Guest post by Charles Johnson
Hedge fund manager Andy Kessler has written an excellent op-ed explaining why and how Apple and AT&T killed the new iPhone application, Google Voice, while it was still in the craddle. He writes,
Apple has an exclusive deal with AT&T in the U.S., stirring up rumors that AT&T was the one behind Apple rejecting Google Voice. How could AT&T not object? AT&T clings to the old business of charging for voice calls in minutes. It takes not much more than 10 kilobits per second of data to handle voice. In a world of megabit per-second connections, that's nothing—hence Google's proposal to offer voice calls for no cost and heap on features galore.

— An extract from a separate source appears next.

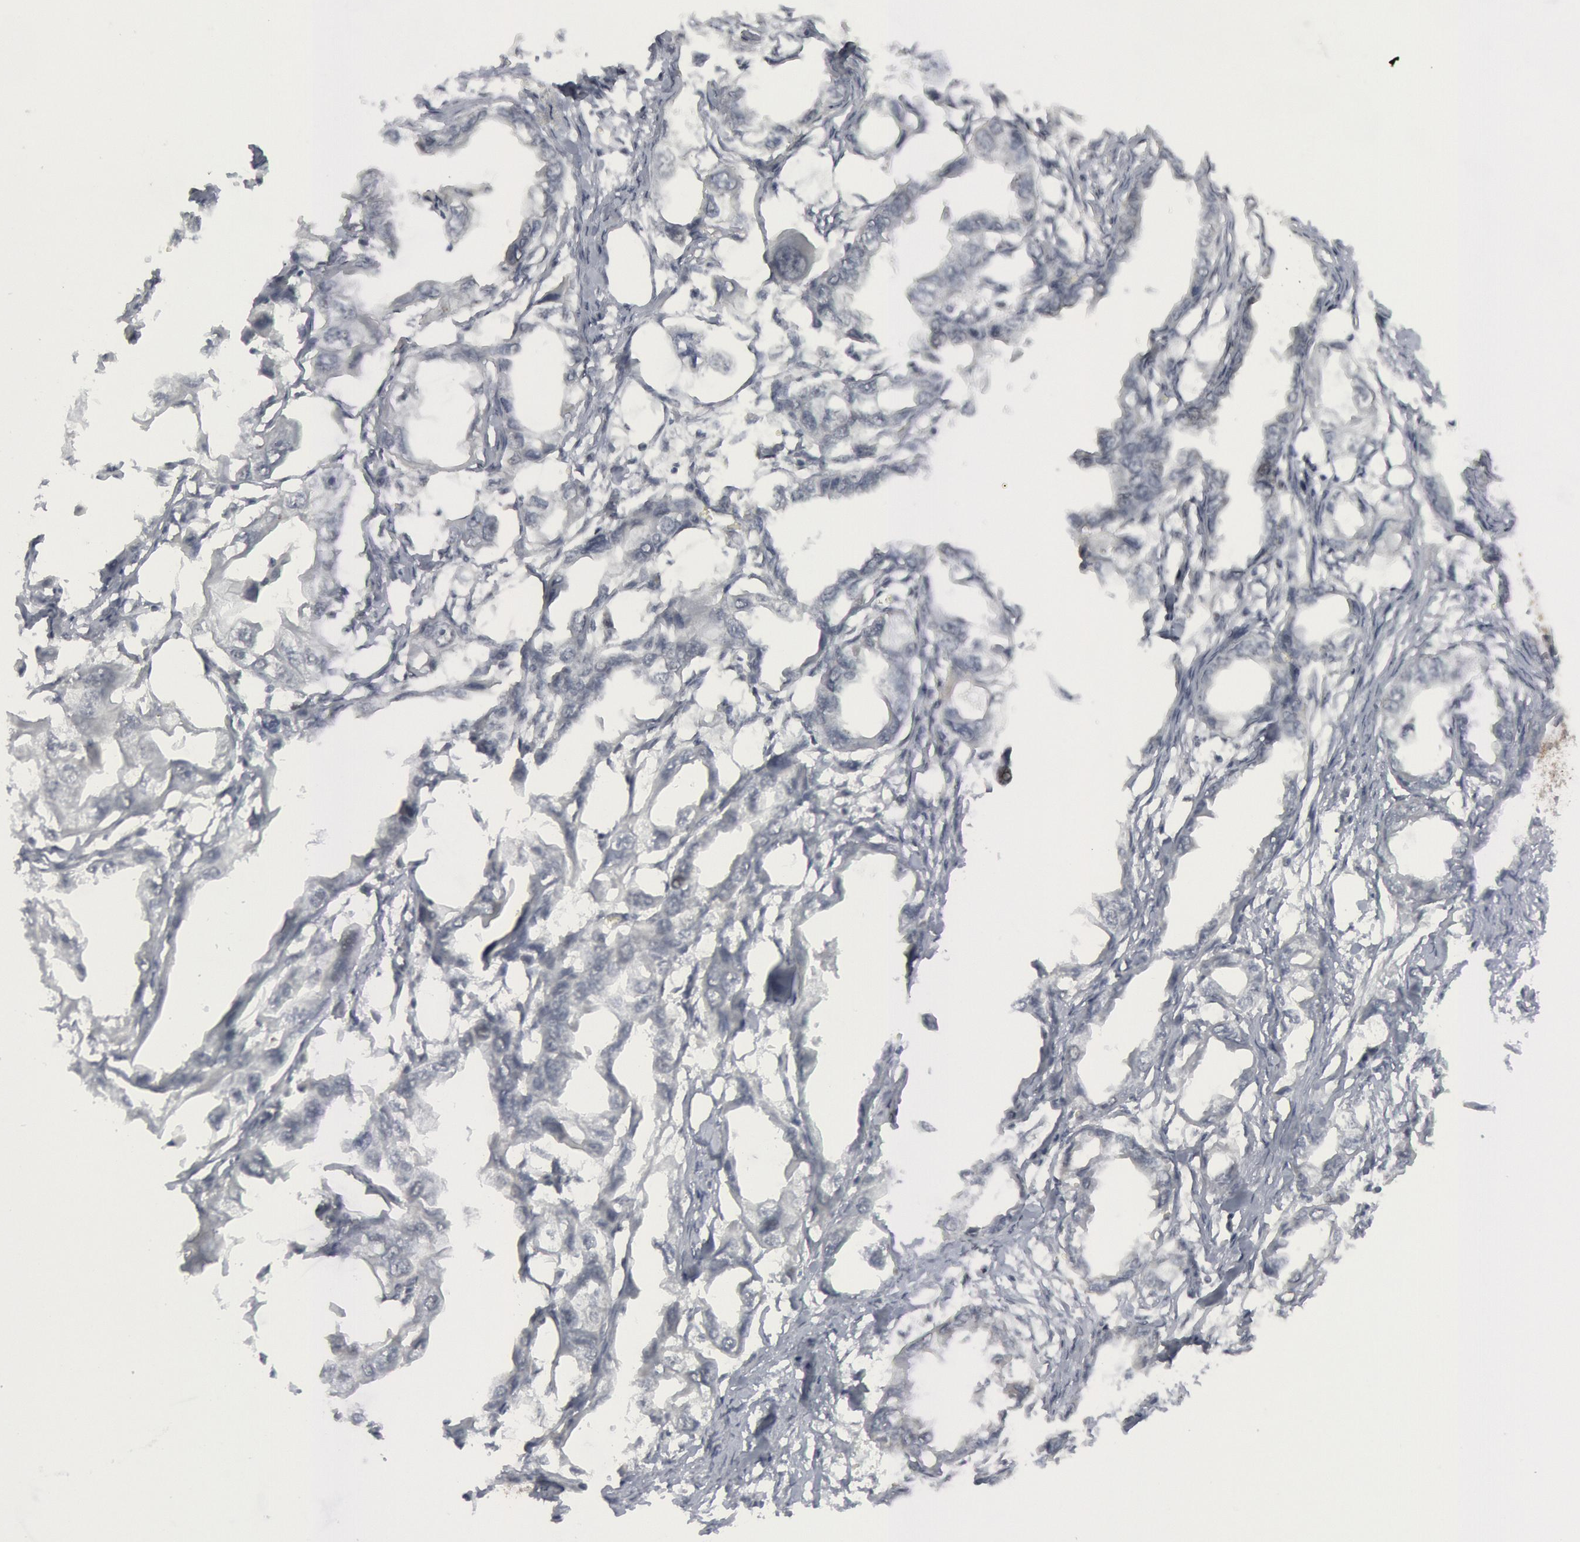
{"staining": {"intensity": "negative", "quantity": "none", "location": "none"}, "tissue": "endometrial cancer", "cell_type": "Tumor cells", "image_type": "cancer", "snomed": [{"axis": "morphology", "description": "Adenocarcinoma, NOS"}, {"axis": "topography", "description": "Endometrium"}], "caption": "Tumor cells show no significant protein staining in endometrial cancer (adenocarcinoma).", "gene": "CASP9", "patient": {"sex": "female", "age": 67}}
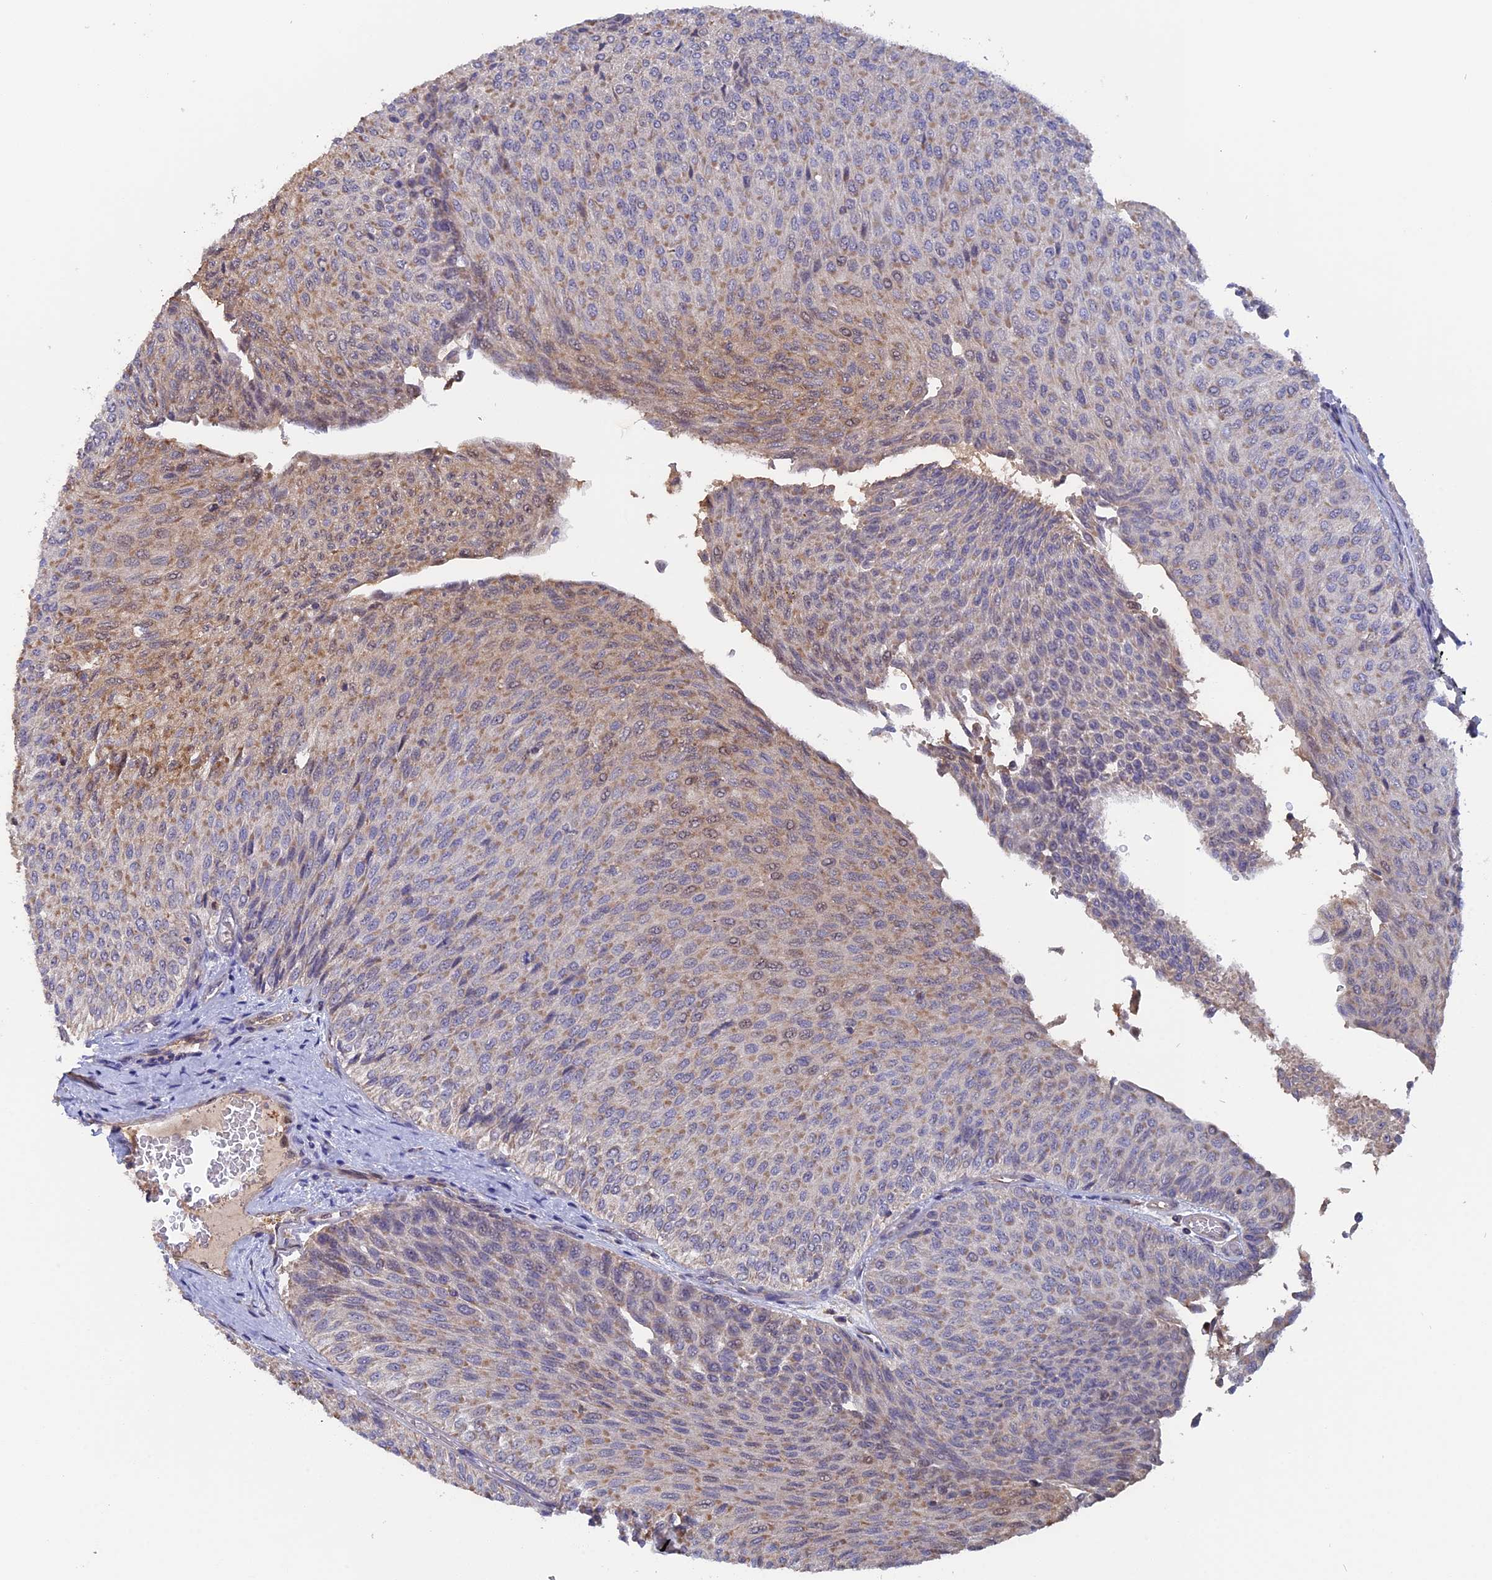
{"staining": {"intensity": "moderate", "quantity": "<25%", "location": "cytoplasmic/membranous"}, "tissue": "urothelial cancer", "cell_type": "Tumor cells", "image_type": "cancer", "snomed": [{"axis": "morphology", "description": "Urothelial carcinoma, Low grade"}, {"axis": "topography", "description": "Urinary bladder"}], "caption": "Immunohistochemistry of human low-grade urothelial carcinoma reveals low levels of moderate cytoplasmic/membranous expression in about <25% of tumor cells.", "gene": "FAM98C", "patient": {"sex": "male", "age": 78}}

What this episode really uncovers is that AT&T is dying. AT&T is dragging down the rest of us by overcharging us for voice calls and stifling innovation in a mobile data market critical to the
For the latest quarter, AT&T reported local voice revenue down 12%, long distance down 15%. With customers unplugging home phones and using flat-rate Internet services for long-distance calls (again, voice is just data), AT&T's wireline operating income is down 36%. Even in the wireless segment, which grew 10% overall, per-customer voice revenue is down 7%.
(Any takers on bets for when AT&T will ask for its own bailout?)
The kerfuffle over the Google Voice application is a great example of how awful monopolies can wind up being for consumer choice and innovation.
When the iPhone was released exclusively with AT&T, I promised that for that very reason I would never buy another Apple product. Kessler rightly argues that locking technology retards innovation. Just how many other potentially societally beneficial applications are out there that won't see the light of day due to the stranglehold that Apple exploits on its own pipeline: the Apple Store?
And fortunately, there's a way around those who would lock us out from using our own products to their fullest extent. One of the first things a friend and I did when he got his iPhone was figured out a way to put SkypeOut on the phone and to unlock it from AT&T. (Skype Out allows you to call any landline, mobile, or Skype in the world for about 12.95 a month. You get 10,000 minutes and can call from any computer in which its installed.)
Cell phone plans really need to start to reflect the law of the one price, if only to ensure that innovations affect all segments of the market. According to a recently released report by the OECD, the U.S. lags behind most of the world when it comes to a mobile usage pricing. For high cell phone users, it costs nearly 6 times as much in the United States as Denmark.
Until we get some real competition in the cell phone plans, I'll see you on Skype.